**Job item:**
Leave the images out, and otherwise write out each entry exactly.

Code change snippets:

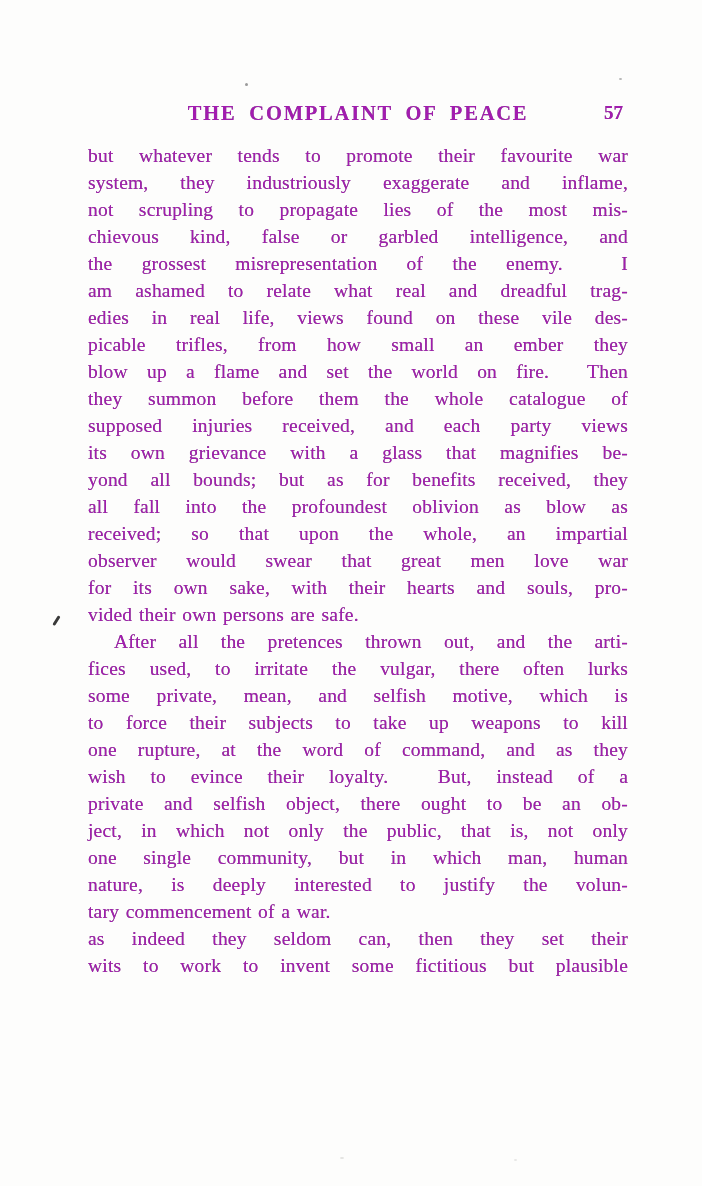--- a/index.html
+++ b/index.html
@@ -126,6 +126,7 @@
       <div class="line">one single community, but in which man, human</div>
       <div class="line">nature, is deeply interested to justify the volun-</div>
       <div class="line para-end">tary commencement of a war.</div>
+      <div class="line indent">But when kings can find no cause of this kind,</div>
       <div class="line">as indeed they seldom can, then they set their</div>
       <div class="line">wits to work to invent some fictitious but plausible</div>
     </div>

**Output:**
--- a/index.html
+++ b/index.html
@@ -126,6 +126,7 @@
       <div class="line">one single community, but in which man, human</div>
       <div class="line">nature, is deeply interested to justify the volun-</div>
       <div class="line para-end">tary commencement of a war.</div>
+      <div class="line indent">But when kings can find no cause of this kind,</div>
       <div class="line">as indeed they seldom can, then they set their</div>
       <div class="line">wits to work to invent some fictitious but plausible</div>
     </div>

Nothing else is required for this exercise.